See more: Vulnerability Management as a Service (VMaaS): Ultimate Guide
4. Container Vulnerabilities
The container security market is growing steadily. It is expected to be worth more than $2.5 billion by 2025, according to analyst firm KuppingerCole.
Containers and Kubernetes have become largely synonymous with modern DevOps methodologies, continuous delivery, deployment automation, and managing cloud-native applications and services.
However, the need to secure containerized applications at every layer of the underlying infrastructure — from bare-metal hardware to the network to the control plane of the orchestration platform itself — and at every stage of the development life cycle — from coding and testing to deployment and operations — means that container security must cover the whole spectrum of cybersecurity and then some, said KuppingerCole.

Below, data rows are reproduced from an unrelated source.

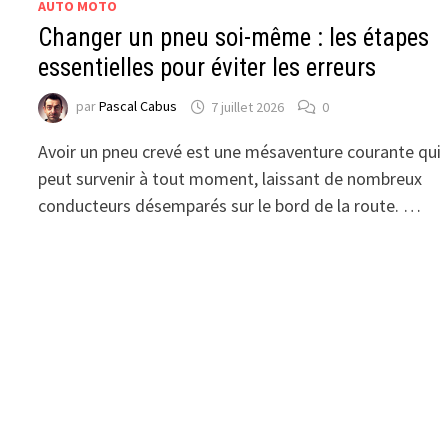
AUTO MOTO
Changer un pneu soi-même : les étapes
essentielles pour éviter les erreurs
par
Pascal Cabus
7 juillet 2026
0
Avoir un pneu crevé est une mésaventure courante qui
peut survenir à tout moment, laissant de nombreux
conducteurs désemparés sur le bord de la route. …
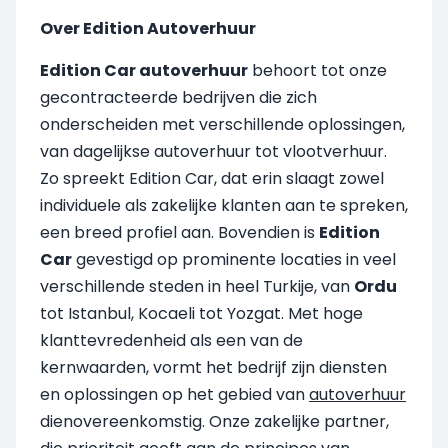
Over Edition Autoverhuur
Edition Car autoverhuur
behoort tot onze
gecontracteerde bedrijven die zich
onderscheiden met verschillende oplossingen,
van dagelijkse autoverhuur tot vlootverhuur.
Zo spreekt Edition Car, dat erin slaagt zowel
individuele als zakelijke klanten aan te spreken,
een breed profiel aan. Bovendien is
Edition
Car
gevestigd op prominente locaties in veel
verschillende steden in heel Turkije, van
Ordu
tot Istanbul, Kocaeli tot Yozgat. Met hoge
klanttevredenheid als een van de
kernwaarden, vormt het bedrijf zijn diensten
en oplossingen op het gebied van
autoverhuur
dienovereenkomstig. Onze zakelijke partner,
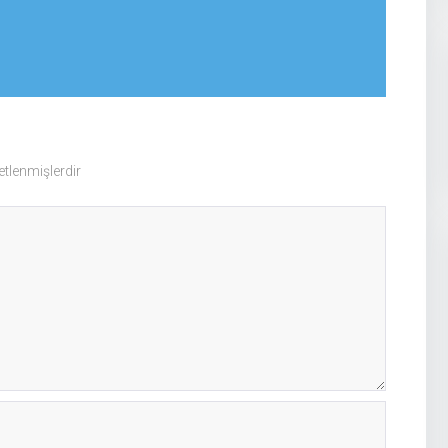
retlenmişlerdir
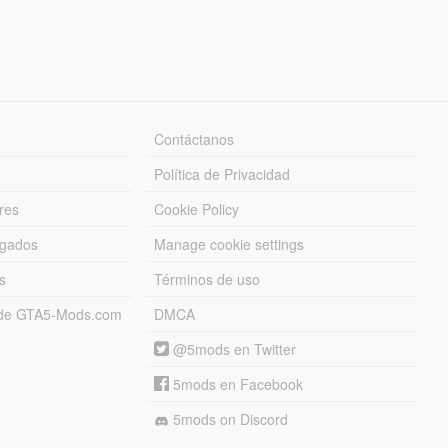
Contáctanos
Política de Privacidad
res
Cookie Policy
rgados
Manage cookie settings
s
Términos de uso
s de GTA5-Mods.com
DMCA
@5mods en Twitter
5mods en Facebook
5mods on Discord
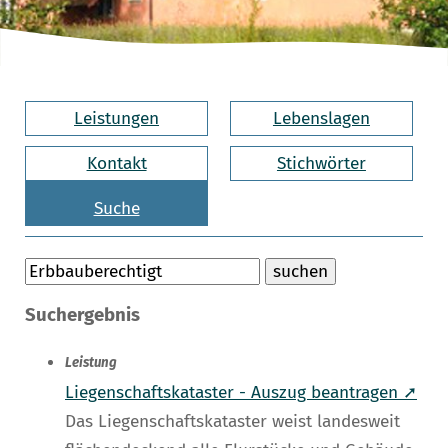
Leistungen
Lebenslagen
Kontakt
Stichwörter
Suche
Suchergebnis
Leistung
Liegenschaftskataster - Auszug beantragen ➚
Das Liegenschaftskataster weist landesweit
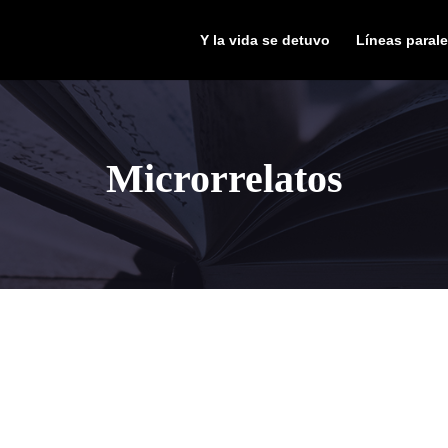
Y la vida se detuvo
Líneas parale
Microrrelatos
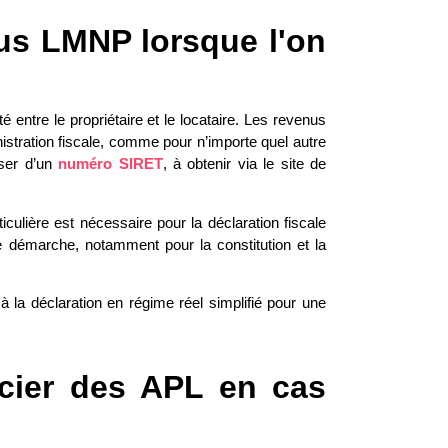
nus LMNP lorsque l'on
té entre le propriétaire et le locataire. Les revenus
nistration fiscale, comme pour n’importe quel autre
oser d’un
numéro SIRET
, à obtenir via le site de
iculière est nécessaire pour la déclaration fiscale
démarche, notamment pour la constitution et la
 la déclaration en régime réel simplifié pour une
icier des APL en cas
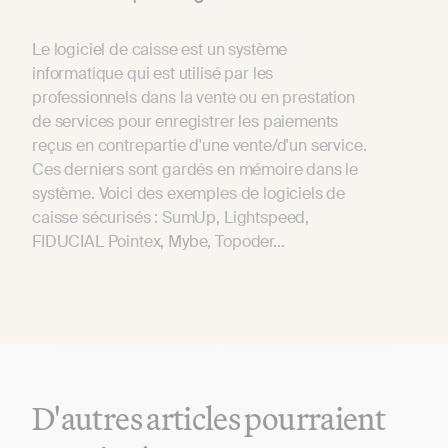
Le logiciel de caisse est un système
informatique qui est utilisé par les
professionnels dans la vente ou en prestation
de services pour enregistrer les paiements
reçus en contrepartie d'une vente/d'un service.
Ces derniers sont gardés en mémoire dans le
système. Voici des exemples de logiciels de
caisse sécurisés : SumUp, Lightspeed,
FIDUCIAL Pointex, Mybe, Topoder...
D'autres articles pourraient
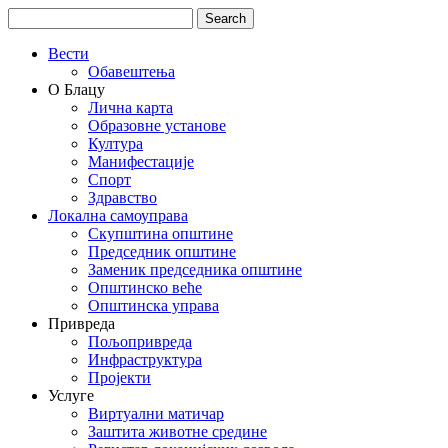
Вести
Обавештења
О Блацу
Лична карта
Образовне установе
Култура
Манифестације
Спорт
Здравство
Локална самоуправа
Скупштина општине
Председник општине
Заменик председника општине
Општинско веће
Општинска управа
Привреда
Пољопривреда
Инфраструктура
Пројекти
Услуге
Виртуални матичар
Заштита животне средине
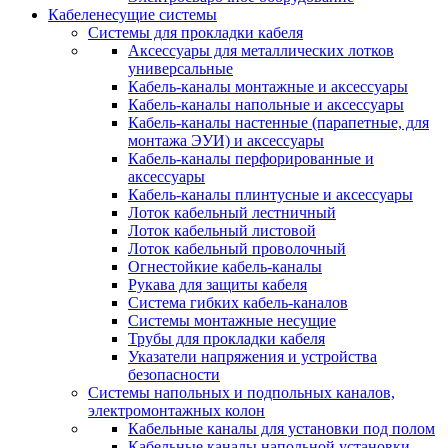
Кабеленесущие системы
Системы для прокладки кабеля
Аксессуары для металлических лотков
универсальные
Кабель-каналы монтажные и аксессуары
Кабель-каналы напольные и аксессуары
Кабель-каналы настенные (парапетные, для
монтажа ЭУИ) и аксессуары
Кабель-каналы перфорированные и
аксессуары
Кабель-каналы плинтусные и аксессуары
Лоток кабельный лестничный
Лоток кабельный листовой
Лоток кабельный проволочный
Огнестойкие кабель-каналы
Рукава для защиты кабеля
Система гибких кабель-каналов
Системы монтажные несущие
Трубы для прокладки кабеля
Указатели напряжения и устройства
безопасности
Системы напольных и подпольных каналов,
электромонтажных колон
Кабельные каналы для установки под полом
Кабельные каналы напольной установки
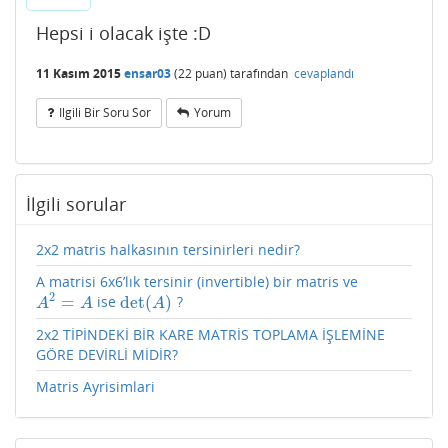
Hepsi i olacak işte :D
11 Kasım 2015
ensar03
(
22
puan)
tarafından
cevaplandı
Ilgili Bir Soru Sor
Yorum
İlgili sorular
2x2 matris halkasının tersinirleri nedir?
A matrisi 6x6’lık tersinir (invertible) bir matris ve
2
=
det
(
)
ise
?
A
2
=
A
det
(
A
)
A
A
A
2x2 TİPİNDEKİ BİR KARE MATRİS TOPLAMA İŞLEMİNE
GÖRE DEVİRLİ MİDİR?
Matris Ayrisimlari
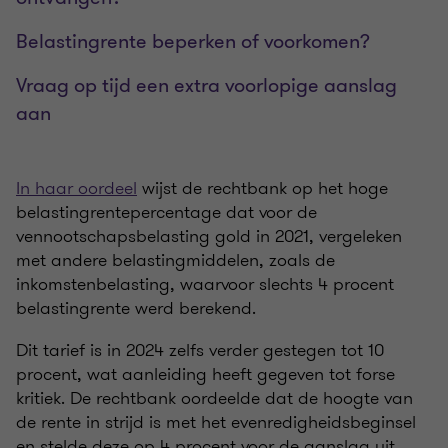
Belastingrente beperken of voorkomen?
Vraag op tijd een extra voorlopige aanslag
aan
In haar oordeel
wijst de rechtbank op het hoge
belastingrentepercentage dat voor de
vennootschapsbelasting gold in 2021, vergeleken
met andere belastingmiddelen, zoals de
inkomstenbelasting, waarvoor slechts 4 procent
belastingrente werd berekend.
Dit tarief is in 2024 zelfs verder gestegen tot 10
procent, wat aanleiding heeft gegeven tot forse
kritiek. De rechtbank oordeelde dat de hoogte van
de rente in strijd is met het evenredigheidsbeginsel
en stelde deze op 4 procent voor de aanslag uit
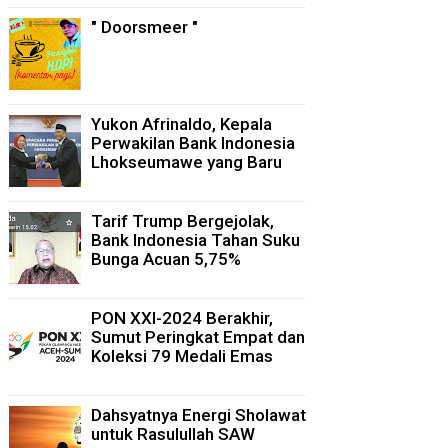
" Doorsmeer "
Yukon Afrinaldo, Kepala
Perwakilan Bank Indonesia
Lhokseumawe yang Baru
Tarif Trump Bergejolak,
Bank Indonesia Tahan Suku
Bunga Acuan 5,75%
PON XXI-2024 Berakhir,
Sumut Peringkat Empat dan
Koleksi 79 Medali Emas
Dahsyatnya Energi Sholawat
untuk Rasulullah SAW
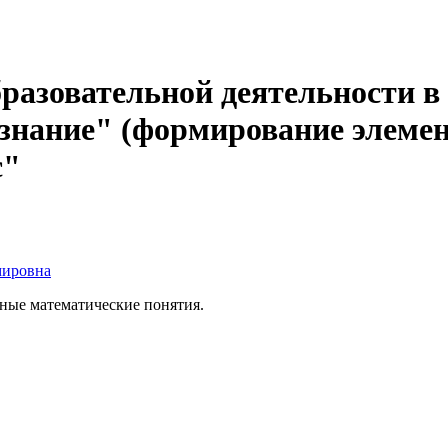
разовательной деятельности в
ознание" (формирование элеме
с"
мировна
жные математические понятия.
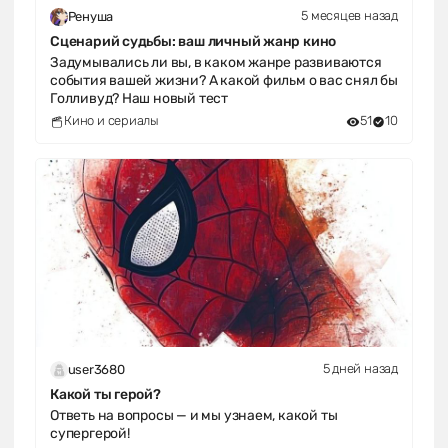
5 месяцев назад
Ренуша
Сценарий судьбы: ваш личный жанр кино
Задумывались ли вы, в каком жанре развиваются
события вашей жизни? А какой фильм о вас снял бы
Голливуд? Наш новый тест
Кино и сериалы
51
10
5 дней назад
user3680
Какой ты герой?
Ответь на вопросы — и мы узнаем, какой ты
супергерой!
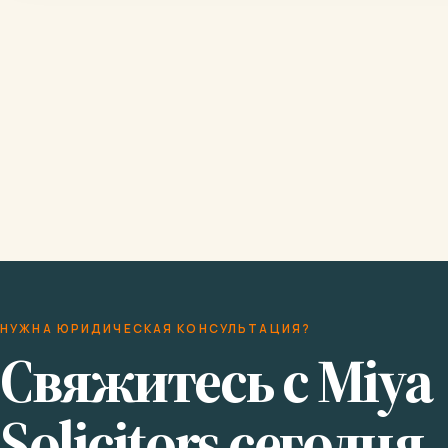
НУЖНА ЮРИДИЧЕСКАЯ КОНСУЛЬТАЦИЯ?
Свяжитесь с Miya
Solicitors сегодня.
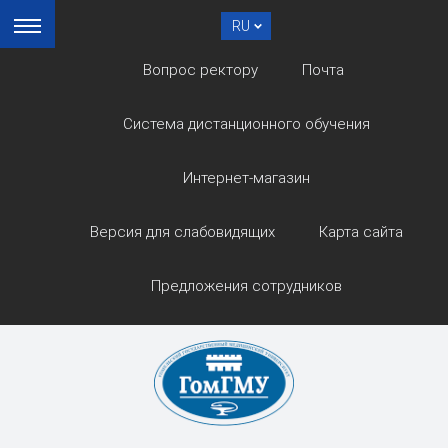
RU
Вопрос ректору
Почта
Система дистанционного обучения
Интернет-магазин
Версия для слабовидящих
Карта сайта
Предложения сотрудников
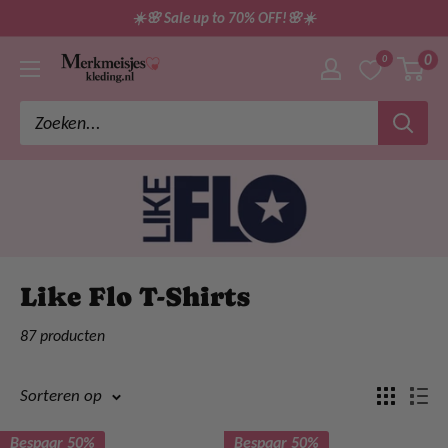
Ga
☀️🌸 Sale up to 70% OFF!🌸☀️
direct
0
0
merkmeisjeskleding
naar
de
inhoud
Like Flo T-Shirts
87 producten
Sorteren op
Bespaar 50%
Bespaar 50%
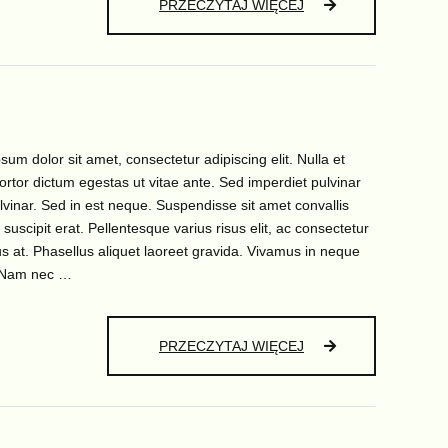
MEDIA
PRZECZYTAJ WIĘCEJ
ACADEMY
sum dolor sit amet, consectetur adipiscing elit. Nulla et
tortor dictum egestas ut vitae ante. Sed imperdiet pulvinar
ulvinar. Sed in est neque. Suspendisse sit amet convallis
 suscipit erat. Pellentesque varius risus elit, ac consectetur
sus at. Phasellus aliquet laoreet gravida. Vivamus in neque
 Nam nec …
MATHS
PRZECZYTAJ WIĘCEJ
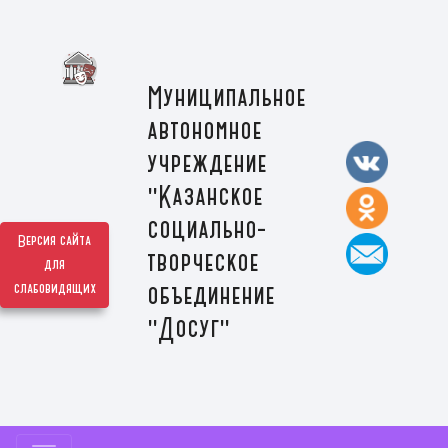
Муниципальное
автономное
учреждение
"Казанское
социально-
Версия сайта
творческое
для
слабовидящих
объединение
"Досуг"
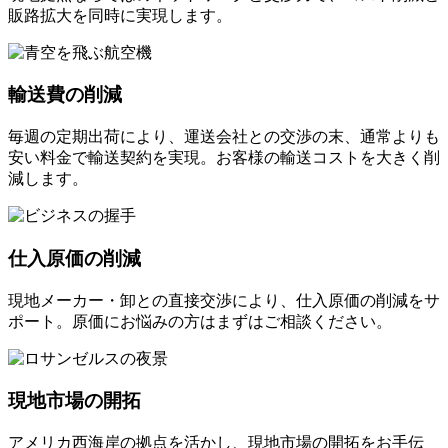
販路拡大を同時に実現します。
輸送費の削減
毎週の定期出荷により、運送会社との交渉の末、通常よりも
安い料金で輸送契約を実現。お客様の輸送コストを大きく削
減します。
仕入原価の削減
現地メーカー・卸との直接交渉により、仕入原価の削減をサ
ポート。原価にお悩みの方はまずはご相談ください。
現地市場の開拓
アメリカ西海岸の拠点を活かし、現地市場の開拓をお手伝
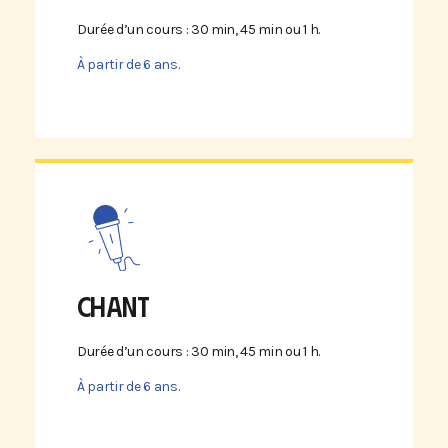
Durée d’un cours : 30 min, 45 min ou 1 h.
À partir de 6 ans.
CHANT
Durée d’un cours : 30 min, 45 min ou 1 h.
À partir de 6 ans.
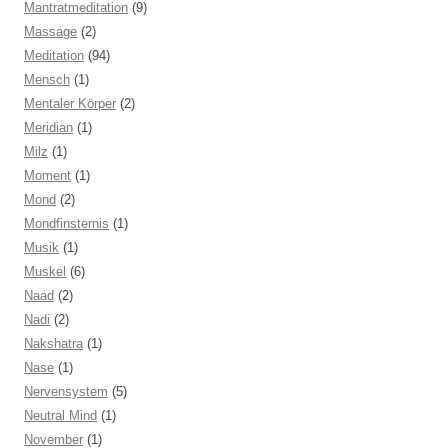
Mantratmeditation
(9)
Massage
(2)
Meditation
(94)
Mensch
(1)
Mentaler Körper
(2)
Meridian
(1)
Milz
(1)
Moment
(1)
Mond
(2)
Mondfinsternis
(1)
Musik
(1)
Muskel
(6)
Naad
(2)
Nadi
(2)
Nakshatra
(1)
Nase
(1)
Nervensystem
(5)
Neutral Mind
(1)
November
(1)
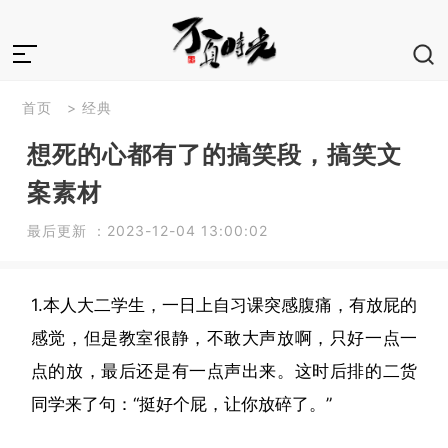
首页
>
经典
想死的心都有了的搞笑段，搞笑文
案素材
最后更新 ：2023-12-04 13:00:02
1.本人大二学生，一日上自习课突感腹痛，有放屁的
感觉，但是教室很静，不敢大声放啊，只好一点一
点的放，最后还是有一点声出来。这时后排的二货
同学来了句：“挺好个屁，让你放碎了。”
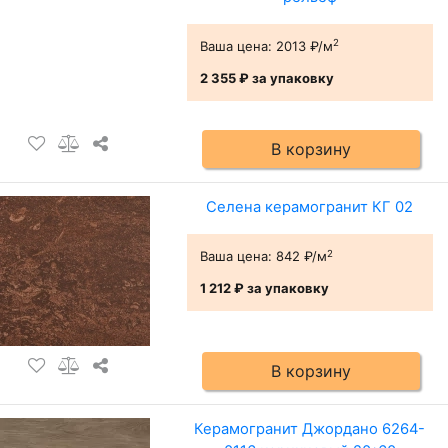
2
Ваша цена:
2013 ₽/м
2 355 ₽
за упаковку
В корзину
Селена керамогранит КГ 02
2
Ваша цена:
842 ₽/м
1 212 ₽
за упаковку
В корзину
Керамогранит Джордано 6264-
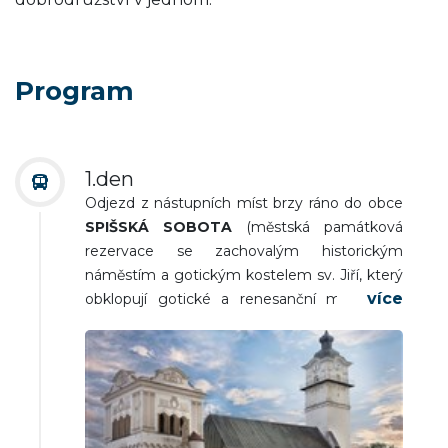
Program
1.den
Odjezd z nástupních míst brzy ráno do obce
SPIŠSKÁ SOBOTA
(městská památková
rezervace se zachovalým historickým
náměstím a gotickým kostelem sv. Jiří, který
obklopují gotické a renesanční měšťanské
domy).
KEŽMAROK
(bývalé královské spišské
město na důležité obchodní cestě, dnes
městská památková rezervace s bohatou
historií, dřevěný kostel Nejsvětější trojice
zapsaný do UNESCO, Evangelické lyceum s
unikátní knihovnou, radnice z 18. stol.,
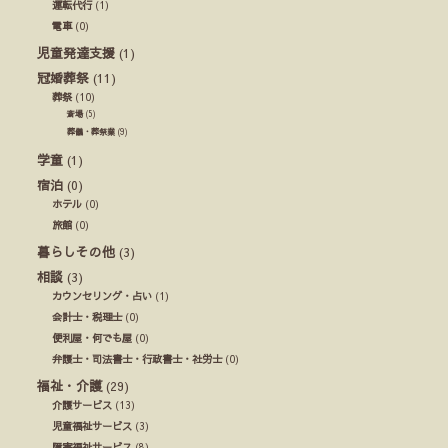
運転代行
(1)
電車
(0)
児童発達支援
(1)
冠婚葬祭
(11)
葬祭
(10)
斎場
(5)
葬儀・葬祭業
(9)
学童
(1)
宿泊
(0)
ホテル
(0)
旅館
(0)
暮らしその他
(3)
相談
(3)
カウンセリング・占い
(1)
会計士・税理士
(0)
便利屋・何でも屋
(0)
弁護士・司法書士・行政書士・社労士
(0)
福祉・介護
(29)
介護サービス
(13)
児童福祉サービス
(3)
障害福祉サービス
(8)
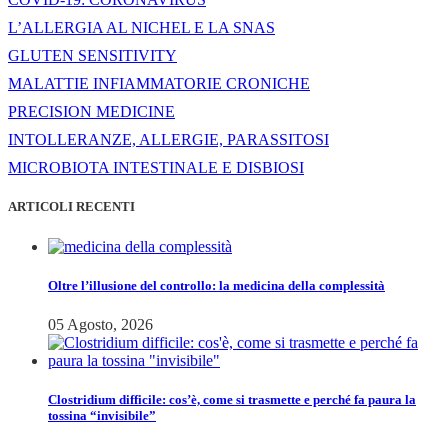
L’ALLERGIA AL NICHEL E LA SNAS
GLUTEN SENSITIVITY
MALATTIE INFIAMMATORIE CRONICHE
PRECISION MEDICINE
INTOLLERANZE, ALLERGIE, PARASSITOSI
MICROBIOTA INTESTINALE E DISBIOSI
ARTICOLI RECENTI
Oltre l’illusione del controllo: la medicina della complessità
05 Agosto, 2026
Clostridium difficile: cos’è, come si trasmette e perché fa paura la
tossina “invisibile”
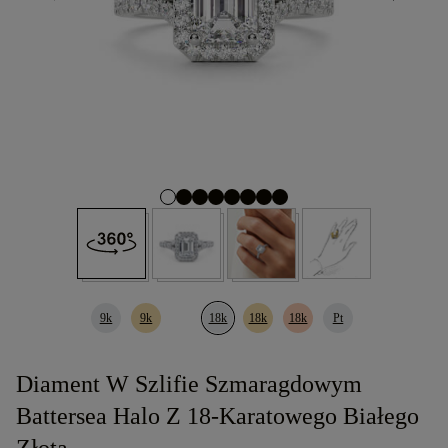
9k
9k
18k
18k
18k
Pt
Diament W Szlifie Szmaragdowym
Battersea Halo Z 18-Karatowego Białego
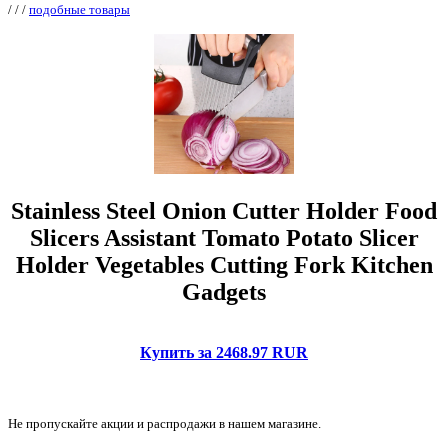
/
/
/
подобные товары
Stainless Steel Onion Cutter Holder Food
Slicers Assistant Tomato Potato Slicer
Holder Vegetables Cutting Fork Kitchen
Gadgets
Купить за 2468.97 RUR
Не пропускайте акции и распродажи в нашем магазине.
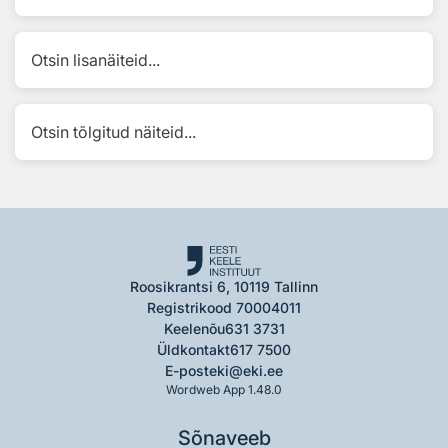
Otsin lisanäiteid...
Otsin tõlgitud näiteid...
Roosikrantsi 6, 10119 Tallinn
Registrikood 70004011
Keelenõu
631 3731
Üldkontakt
617 7500
E-post
eki@eki.ee
Wordweb App 1.48.0
Sõnaveeb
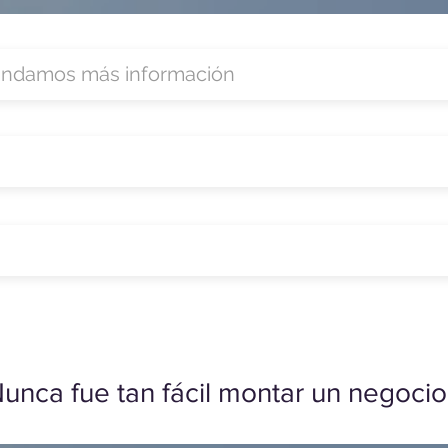
unca fue tan fácil montar un negocio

Vulnerability management platforms are gradually adopting features aimed squarely at containerized environments. Several vendors have announced new container vulnerability scanning and vulnerability management features. Expect these to become a barrier to entry in the near future.
See more: Securing Container and Kubernetes Ecosystems
5. Autonomous Endpoint Approach
Due to the way the threat landscape is evolving, the way vulnerability management platforms are shifting, and the fast pace of innovation as evidenced by containerization, digitalization, and the cloud, a new approach is needed, according to Ashley Leonard, CEO, Syxsense.
“Businesses possess incredibly powerful processors inside storage equipment, servers, and desktops, which are underutilized in many cases” Leonard said.
“Many of the tasks managed today by the cloud could be better performed at the endpoint — and we will begin to see some functions decentralized onto endpoints to take advantage of this untapped compute potential.”
For example, Syxsense has been incorporating more features into its vulnerability management tools. This includes more orchestration and automation capabilities, stronger endpoint capabilities, and mobile device management. These augment existing patch management, vulnerability scanning, remediation, and IT management capabilities.